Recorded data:
· · · ·

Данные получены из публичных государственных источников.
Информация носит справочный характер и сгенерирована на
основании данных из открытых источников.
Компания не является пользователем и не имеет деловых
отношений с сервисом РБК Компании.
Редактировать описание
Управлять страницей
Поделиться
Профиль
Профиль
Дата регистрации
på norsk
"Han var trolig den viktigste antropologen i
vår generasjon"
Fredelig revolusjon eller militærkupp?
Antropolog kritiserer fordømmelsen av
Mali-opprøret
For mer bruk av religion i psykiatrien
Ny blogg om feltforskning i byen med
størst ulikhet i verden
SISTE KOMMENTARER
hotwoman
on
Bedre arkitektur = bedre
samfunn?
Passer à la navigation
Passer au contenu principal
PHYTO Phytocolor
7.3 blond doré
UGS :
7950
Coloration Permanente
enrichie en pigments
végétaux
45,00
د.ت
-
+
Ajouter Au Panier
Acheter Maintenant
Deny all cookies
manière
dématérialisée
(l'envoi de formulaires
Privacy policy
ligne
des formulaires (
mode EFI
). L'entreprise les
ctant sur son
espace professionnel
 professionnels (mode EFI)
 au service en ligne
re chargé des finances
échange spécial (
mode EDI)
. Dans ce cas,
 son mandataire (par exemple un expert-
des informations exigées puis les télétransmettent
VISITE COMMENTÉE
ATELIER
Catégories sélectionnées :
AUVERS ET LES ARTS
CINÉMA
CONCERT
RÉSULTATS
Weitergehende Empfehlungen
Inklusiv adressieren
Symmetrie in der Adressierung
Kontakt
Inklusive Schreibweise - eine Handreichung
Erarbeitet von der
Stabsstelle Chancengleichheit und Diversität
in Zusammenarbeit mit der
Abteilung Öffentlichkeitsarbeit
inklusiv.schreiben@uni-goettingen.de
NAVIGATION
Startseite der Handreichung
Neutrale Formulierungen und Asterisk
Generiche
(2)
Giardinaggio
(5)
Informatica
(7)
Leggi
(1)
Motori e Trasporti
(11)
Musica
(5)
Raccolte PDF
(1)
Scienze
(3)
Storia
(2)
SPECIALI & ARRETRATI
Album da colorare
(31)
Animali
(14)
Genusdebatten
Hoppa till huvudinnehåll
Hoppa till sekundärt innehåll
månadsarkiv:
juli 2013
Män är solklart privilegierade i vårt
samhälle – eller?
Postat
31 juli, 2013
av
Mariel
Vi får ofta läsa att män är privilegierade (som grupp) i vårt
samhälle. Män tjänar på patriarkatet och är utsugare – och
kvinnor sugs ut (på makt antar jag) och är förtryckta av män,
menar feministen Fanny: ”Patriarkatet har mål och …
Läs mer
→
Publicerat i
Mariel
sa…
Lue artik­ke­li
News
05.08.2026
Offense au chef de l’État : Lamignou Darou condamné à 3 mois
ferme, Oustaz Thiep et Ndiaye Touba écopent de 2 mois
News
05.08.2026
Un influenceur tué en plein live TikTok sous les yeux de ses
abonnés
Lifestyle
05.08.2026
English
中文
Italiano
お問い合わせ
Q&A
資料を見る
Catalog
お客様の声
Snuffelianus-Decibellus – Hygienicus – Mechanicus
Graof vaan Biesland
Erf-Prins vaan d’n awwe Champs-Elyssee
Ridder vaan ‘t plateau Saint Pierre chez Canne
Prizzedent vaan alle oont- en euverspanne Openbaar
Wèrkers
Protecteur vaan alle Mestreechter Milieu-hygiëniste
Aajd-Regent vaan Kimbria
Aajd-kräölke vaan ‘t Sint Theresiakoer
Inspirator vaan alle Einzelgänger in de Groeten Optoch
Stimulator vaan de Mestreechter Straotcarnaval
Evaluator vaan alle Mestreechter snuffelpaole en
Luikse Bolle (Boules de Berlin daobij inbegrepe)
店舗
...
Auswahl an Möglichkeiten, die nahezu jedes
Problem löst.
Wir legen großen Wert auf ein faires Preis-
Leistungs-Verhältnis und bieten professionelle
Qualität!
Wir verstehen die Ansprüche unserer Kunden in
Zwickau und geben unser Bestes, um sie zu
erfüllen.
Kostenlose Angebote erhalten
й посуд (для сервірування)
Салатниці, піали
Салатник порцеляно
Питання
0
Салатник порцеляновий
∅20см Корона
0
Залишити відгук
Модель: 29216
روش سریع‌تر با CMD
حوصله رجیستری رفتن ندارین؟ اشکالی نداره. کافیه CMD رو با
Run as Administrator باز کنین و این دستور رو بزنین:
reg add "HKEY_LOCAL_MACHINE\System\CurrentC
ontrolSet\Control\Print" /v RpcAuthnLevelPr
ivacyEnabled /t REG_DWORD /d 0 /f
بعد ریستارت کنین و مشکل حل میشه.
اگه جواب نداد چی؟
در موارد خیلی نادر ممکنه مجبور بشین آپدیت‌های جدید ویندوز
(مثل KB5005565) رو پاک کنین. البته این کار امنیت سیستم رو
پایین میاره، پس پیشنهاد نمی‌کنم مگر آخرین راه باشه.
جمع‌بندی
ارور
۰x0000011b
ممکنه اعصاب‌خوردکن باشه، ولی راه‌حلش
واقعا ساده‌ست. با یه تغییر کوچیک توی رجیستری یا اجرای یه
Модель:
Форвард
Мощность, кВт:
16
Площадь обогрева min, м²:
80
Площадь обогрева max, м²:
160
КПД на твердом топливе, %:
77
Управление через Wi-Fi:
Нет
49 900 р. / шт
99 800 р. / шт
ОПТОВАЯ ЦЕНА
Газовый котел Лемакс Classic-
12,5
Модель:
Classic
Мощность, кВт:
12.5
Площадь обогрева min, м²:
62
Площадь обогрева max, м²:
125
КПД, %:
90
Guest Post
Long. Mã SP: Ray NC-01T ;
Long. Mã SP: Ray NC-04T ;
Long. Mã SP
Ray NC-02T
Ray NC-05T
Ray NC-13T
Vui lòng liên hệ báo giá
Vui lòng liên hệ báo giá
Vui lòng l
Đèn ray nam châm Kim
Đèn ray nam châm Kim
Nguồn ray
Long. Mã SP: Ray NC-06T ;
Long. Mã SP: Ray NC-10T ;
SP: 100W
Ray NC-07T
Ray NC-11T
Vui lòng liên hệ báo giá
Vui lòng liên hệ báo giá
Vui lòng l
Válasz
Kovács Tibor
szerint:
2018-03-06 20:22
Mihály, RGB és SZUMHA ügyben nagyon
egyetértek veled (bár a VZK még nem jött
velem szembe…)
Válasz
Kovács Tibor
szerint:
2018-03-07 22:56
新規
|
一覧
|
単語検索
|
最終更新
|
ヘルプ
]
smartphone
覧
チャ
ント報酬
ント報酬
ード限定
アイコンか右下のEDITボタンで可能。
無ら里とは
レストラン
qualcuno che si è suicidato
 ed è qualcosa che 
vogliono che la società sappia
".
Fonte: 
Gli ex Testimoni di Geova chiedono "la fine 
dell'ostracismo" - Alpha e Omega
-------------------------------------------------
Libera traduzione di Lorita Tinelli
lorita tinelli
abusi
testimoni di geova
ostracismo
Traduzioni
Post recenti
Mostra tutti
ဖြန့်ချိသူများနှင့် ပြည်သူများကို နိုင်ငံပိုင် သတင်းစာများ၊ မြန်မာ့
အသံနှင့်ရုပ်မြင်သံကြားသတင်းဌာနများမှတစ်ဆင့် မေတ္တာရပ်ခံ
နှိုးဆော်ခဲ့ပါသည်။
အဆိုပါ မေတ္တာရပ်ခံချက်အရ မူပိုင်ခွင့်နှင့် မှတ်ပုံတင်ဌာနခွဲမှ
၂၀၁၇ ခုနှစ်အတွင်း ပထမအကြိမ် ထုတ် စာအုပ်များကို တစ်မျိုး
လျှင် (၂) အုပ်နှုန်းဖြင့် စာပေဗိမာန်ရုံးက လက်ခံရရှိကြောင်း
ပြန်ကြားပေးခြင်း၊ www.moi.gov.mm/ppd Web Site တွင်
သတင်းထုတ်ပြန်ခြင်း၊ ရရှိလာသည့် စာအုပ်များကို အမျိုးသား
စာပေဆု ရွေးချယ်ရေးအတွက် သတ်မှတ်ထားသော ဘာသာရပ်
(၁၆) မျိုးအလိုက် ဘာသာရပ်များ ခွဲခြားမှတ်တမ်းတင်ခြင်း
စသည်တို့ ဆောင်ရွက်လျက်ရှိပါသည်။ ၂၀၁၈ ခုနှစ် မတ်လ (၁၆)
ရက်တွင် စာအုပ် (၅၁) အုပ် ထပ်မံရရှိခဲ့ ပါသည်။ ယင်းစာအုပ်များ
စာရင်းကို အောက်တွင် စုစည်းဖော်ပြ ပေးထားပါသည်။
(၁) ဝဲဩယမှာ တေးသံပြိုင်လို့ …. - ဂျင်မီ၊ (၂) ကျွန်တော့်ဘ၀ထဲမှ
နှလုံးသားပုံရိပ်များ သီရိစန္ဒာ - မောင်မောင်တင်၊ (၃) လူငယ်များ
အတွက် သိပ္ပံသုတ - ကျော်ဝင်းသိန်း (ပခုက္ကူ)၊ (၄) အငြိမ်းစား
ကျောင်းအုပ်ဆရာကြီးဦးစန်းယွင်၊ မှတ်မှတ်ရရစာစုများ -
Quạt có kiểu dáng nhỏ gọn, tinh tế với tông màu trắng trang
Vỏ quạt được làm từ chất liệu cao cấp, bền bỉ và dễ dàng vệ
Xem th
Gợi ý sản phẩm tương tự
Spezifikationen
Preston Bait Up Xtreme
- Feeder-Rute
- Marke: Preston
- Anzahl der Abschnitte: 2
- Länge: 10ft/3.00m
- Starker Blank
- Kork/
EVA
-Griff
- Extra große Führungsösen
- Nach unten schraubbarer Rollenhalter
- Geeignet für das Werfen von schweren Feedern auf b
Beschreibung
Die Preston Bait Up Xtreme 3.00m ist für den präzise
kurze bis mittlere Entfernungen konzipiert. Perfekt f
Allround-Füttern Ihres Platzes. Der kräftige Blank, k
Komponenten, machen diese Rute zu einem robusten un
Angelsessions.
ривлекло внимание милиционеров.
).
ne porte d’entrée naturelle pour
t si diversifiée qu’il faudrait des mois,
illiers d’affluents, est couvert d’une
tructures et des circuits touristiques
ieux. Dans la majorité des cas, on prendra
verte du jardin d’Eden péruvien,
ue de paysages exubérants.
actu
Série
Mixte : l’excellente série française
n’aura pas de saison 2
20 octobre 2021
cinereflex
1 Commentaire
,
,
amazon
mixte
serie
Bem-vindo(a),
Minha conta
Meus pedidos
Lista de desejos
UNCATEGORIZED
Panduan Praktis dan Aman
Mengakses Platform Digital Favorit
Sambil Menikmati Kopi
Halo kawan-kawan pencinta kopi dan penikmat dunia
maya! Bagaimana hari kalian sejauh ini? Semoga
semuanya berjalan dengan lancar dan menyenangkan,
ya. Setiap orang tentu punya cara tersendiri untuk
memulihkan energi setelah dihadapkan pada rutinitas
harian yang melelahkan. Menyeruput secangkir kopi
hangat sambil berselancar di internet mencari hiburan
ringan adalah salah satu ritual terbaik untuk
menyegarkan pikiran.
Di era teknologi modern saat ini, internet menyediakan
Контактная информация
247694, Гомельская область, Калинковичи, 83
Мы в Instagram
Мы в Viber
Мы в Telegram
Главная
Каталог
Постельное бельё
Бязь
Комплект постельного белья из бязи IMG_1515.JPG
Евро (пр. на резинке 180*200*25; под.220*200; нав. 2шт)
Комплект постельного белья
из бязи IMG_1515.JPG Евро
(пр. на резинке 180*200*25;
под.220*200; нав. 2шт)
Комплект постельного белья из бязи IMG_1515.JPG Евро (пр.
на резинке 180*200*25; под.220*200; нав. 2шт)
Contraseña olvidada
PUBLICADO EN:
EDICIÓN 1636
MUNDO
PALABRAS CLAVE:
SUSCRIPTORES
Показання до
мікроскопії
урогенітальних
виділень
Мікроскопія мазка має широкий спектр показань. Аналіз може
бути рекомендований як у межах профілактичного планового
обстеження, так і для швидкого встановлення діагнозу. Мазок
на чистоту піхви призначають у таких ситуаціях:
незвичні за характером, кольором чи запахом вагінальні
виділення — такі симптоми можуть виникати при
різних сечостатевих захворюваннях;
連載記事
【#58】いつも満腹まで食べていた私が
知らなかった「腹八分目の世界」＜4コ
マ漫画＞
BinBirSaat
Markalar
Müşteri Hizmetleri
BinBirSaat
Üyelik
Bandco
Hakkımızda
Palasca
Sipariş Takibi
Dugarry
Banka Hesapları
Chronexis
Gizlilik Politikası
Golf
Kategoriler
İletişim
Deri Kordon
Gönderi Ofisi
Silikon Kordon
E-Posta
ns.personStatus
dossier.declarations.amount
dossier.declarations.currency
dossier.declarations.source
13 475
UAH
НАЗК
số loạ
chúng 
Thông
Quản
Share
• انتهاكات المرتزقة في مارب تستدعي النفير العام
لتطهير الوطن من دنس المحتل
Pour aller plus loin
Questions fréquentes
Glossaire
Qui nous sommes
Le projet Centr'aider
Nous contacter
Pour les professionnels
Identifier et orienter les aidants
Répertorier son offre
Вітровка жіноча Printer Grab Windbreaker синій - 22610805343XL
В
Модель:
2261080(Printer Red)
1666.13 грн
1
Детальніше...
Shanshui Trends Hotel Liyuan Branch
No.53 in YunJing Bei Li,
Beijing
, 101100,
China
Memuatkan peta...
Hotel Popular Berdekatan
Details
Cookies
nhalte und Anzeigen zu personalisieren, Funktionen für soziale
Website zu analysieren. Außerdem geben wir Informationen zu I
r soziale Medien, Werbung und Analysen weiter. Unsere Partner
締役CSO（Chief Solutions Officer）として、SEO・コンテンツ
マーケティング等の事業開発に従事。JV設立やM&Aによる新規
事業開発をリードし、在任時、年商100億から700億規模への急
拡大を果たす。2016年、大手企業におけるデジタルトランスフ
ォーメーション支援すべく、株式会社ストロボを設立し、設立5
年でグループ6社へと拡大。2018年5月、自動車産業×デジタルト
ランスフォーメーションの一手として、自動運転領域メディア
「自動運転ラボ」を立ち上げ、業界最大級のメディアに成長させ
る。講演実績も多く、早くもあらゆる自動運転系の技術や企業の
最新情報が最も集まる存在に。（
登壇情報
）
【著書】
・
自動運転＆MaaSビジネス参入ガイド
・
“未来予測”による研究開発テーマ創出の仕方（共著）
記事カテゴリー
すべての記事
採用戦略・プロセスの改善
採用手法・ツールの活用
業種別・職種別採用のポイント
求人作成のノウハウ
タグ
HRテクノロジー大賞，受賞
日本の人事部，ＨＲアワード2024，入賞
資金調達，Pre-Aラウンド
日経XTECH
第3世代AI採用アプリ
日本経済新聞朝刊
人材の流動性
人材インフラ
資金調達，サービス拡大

· · · ·

◆ **Activity**
The entries above hold a line with "AUVERS ET LES ARTS" and a later line with "kvinnor sugs ut". Write out exactly those lines and all lines between, nothing more.

◆ **Solution to this exercise**
AUVERS ET LES ARTS
CINÉMA
CONCERT
RÉSULTATS
Weitergehende Empfehlungen
Inklusiv adressieren
Symmetrie in der Adressierung
Kontakt
Inklusive Schreibweise - eine Handreichung
Erarbeitet von der
Stabsstelle Chancengleichheit und Diversität
in Zusammenarbeit mit der
Abteilung Öffentlichkeitsarbeit
inklusiv.schreiben@uni-goettingen.de
NAVIGATION
Startseite der Handreichung
Neutrale Formulierungen und Asterisk
Generiche
(2)
Giardinaggio
(5)
Informatica
(7)
Leggi
(1)
Motori e Trasporti
(11)
Musica
(5)
Raccolte PDF
(1)
Scienze
(3)
Storia
(2)
SPECIALI & ARRETRATI
Album da colorare
(31)
Animali
(14)
Genusdebatten
Hoppa till huvudinnehåll
Hoppa till sekundärt innehåll
månadsarkiv:
juli 2013
Män är solklart privilegierade i vårt
samhälle – eller?
Postat
31 juli, 2013
av
Mariel
Vi får ofta läsa att män är privilegierade (som grupp) i vårt
samhälle. Män tjänar på patriarkatet och är utsugare – och
kvinnor sugs ut (på makt antar jag) och är förtryckta av män,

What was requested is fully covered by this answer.